- [CHALLENGES]
1. List every aptitude ability that the Staglands review names.
2. Reproduce the part of the Staglands review starting with "It wasn’t until" and going on through "considerably lower level.".
3. Extend the Staglands review past its final sentence.

It wasn’t until I discovered the weaknesses of the AI (Exploiting aggro range and the fog-of-war) and how powerful the continuous healing spell was (Putting two healers on one tank makes it a lot easier) that I started enjoying the game and gaining levels. Shoot ahead a week and I hit level 10 and was already approaching the real meat of the game, having cleared a good 75% of the map.
Of course, to get that far, I had to reload my saves a few hundred times and throw my headphones off in anger more often than I care to admit. It wasn’t too fun when a roving band of ice imps attacked me at night in an area where, normally, the enemies that spawned in that area of the map were of a considerably lower level.
Like any good European CRPG, Staglands isn’t looking to hold your hand or babysit you. It may pit you against hordes of non-leveled foes, but it does at least give you plenty of powers. Matter of fact, the powers it gives you access to are pretty robust for an indie game developed by a very small studio with little game development experience. The skill system, which is divided into three sub sections, contains over 50 different disciplines to specialize in.
Split between aptitudes, skills, and spells, the game gives you plenty of ways to craft a unique combatant in what is a completely classless system. While skills are the typical “Increase critical rate” or “Bash an enemy for 1d3 damage with a shield” sort of thing, the spell and aptitude part of it is a bit more exciting.
Spells are not held back by mana points or cooldown rates like in most other RPGs. In Staglands, a spell can be fired off as many times and for as long as you so desire. This helps a lot, since magic is extremely powerful in the game and having at least two dedicated casters in your group is an absolute must. Though there are only three levels of spells (a 4th will be introduced in the upcoming expansion), you do get a very wide variety of incantations within each of those levels.
The real beauty is in the aptitude section of the skills, where occupational abilities come into play. Including abilities woodwise, linguistics, nobility, herbology, philosophy and harbinger, the aptitude part of the game’s character creation system is the most important one to master.
It’s also the most difficult, since the real uses of these skills are hidden and not talked about in either the manual or their in-game descriptions.

- [INFORMATION PROVIDED]
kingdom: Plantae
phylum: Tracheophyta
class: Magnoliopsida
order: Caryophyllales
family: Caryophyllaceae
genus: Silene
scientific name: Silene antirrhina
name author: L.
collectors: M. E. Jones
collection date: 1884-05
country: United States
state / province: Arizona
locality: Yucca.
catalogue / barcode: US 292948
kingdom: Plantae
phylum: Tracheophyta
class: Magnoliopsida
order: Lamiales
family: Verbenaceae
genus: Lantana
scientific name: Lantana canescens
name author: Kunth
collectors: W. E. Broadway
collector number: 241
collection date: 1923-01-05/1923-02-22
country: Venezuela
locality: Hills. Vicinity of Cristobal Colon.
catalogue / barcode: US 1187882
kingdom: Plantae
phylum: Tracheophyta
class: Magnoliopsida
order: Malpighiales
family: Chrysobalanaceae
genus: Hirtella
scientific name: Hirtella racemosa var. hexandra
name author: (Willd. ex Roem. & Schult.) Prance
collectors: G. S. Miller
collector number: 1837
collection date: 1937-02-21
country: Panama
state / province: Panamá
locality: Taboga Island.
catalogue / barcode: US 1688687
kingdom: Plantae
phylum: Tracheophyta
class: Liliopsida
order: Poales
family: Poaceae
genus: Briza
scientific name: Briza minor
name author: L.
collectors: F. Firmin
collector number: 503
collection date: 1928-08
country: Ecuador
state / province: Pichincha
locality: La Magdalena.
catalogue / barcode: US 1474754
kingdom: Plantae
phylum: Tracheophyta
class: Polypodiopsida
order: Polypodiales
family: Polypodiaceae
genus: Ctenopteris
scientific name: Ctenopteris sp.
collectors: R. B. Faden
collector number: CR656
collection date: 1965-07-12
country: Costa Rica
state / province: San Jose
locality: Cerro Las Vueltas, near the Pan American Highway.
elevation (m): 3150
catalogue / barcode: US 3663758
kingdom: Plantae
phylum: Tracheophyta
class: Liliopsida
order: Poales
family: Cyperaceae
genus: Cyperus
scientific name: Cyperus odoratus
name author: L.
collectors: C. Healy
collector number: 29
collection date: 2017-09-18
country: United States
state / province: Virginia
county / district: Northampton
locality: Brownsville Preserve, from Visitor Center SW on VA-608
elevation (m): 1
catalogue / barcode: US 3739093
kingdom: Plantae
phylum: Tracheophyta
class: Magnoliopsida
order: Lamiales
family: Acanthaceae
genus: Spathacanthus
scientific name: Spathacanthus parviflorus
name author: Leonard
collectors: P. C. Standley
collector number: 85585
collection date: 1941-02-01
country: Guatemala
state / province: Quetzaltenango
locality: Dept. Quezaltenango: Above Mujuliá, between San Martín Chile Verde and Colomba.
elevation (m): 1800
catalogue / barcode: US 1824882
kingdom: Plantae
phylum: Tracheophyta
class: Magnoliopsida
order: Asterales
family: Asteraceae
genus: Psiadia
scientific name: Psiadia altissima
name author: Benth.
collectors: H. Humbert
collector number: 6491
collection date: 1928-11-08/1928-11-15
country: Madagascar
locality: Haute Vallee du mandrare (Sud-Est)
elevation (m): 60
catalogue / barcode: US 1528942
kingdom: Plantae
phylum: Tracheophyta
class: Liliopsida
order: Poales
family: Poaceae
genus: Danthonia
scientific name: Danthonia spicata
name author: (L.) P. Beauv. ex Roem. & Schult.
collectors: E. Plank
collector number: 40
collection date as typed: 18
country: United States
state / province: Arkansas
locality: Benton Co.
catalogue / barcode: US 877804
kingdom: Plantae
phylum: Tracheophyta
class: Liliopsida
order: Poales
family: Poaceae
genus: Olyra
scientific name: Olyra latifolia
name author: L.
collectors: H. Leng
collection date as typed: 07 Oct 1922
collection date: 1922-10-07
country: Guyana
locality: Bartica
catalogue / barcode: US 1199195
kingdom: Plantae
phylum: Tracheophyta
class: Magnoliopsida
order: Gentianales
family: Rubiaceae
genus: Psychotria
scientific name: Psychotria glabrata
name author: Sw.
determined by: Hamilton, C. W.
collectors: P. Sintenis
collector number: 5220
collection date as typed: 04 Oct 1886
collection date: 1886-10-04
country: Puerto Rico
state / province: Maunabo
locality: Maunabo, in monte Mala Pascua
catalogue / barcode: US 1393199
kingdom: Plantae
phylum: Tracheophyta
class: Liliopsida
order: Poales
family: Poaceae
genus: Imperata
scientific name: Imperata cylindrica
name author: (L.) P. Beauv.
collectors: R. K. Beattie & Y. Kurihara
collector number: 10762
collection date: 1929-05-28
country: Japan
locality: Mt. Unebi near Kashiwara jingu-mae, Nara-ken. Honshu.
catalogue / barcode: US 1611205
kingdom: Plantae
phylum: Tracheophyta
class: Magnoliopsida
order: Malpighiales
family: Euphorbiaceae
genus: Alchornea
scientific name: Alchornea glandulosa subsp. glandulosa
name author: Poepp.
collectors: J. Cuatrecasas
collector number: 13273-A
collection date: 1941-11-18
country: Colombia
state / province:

- [FINAL RESULTS]
1. woodwise, linguistics, nobility, herbology, philosophy, harbinger

2.
It wasn’t until I discovered the weaknesses of the AI (Exploiting aggro range and the fog-of-war) and how powerful the continuous healing spell was (Putting two healers on one tank makes it a lot easier) that I started enjoying the game and gaining levels. Shoot ahead a week and I hit level 10 and was already approaching the real meat of the game, having cleared a good 75% of the map.
Of course, to get that far, I had to reload my saves a few hundred times and throw my headphones off in anger more often than I care to admit. It wasn’t too fun when a roving band of ice imps attacked me at night in an area where, normally, the enemies that spawned in that area of the map were of a considerably lower level.

3.
Take woodwise, for instance. Though it claims to be used to identify plants, its real use is much stranger than that. First off, it enables you to talk to animals…which much like Divinity: Original Sin, acts as an avenue towards obtaining new quest information. The second and even stranger use for woodwise is that it lets you detect fairies inside of glowing plants. These fairies, which you then have to read a forum post to figure out what spell to cast on them to get them out, are then checked by your woodwise skill again…only this time, your ability within that aptitude decides whether you can eat the creature or not. Eating the fairy then adds 1 point to your base statistics. How anyone is supposed to figure this out on their own is beyond me.
The other skills, like linguistics giving you the ability to understand foreign languages and harbinger governing how powerful the monsters you can summon will be, are a bit less odd. Though they too have strange unspoken-of uses that you have to find through trial and error, they thankfully don’t involve devouring fairy-folk.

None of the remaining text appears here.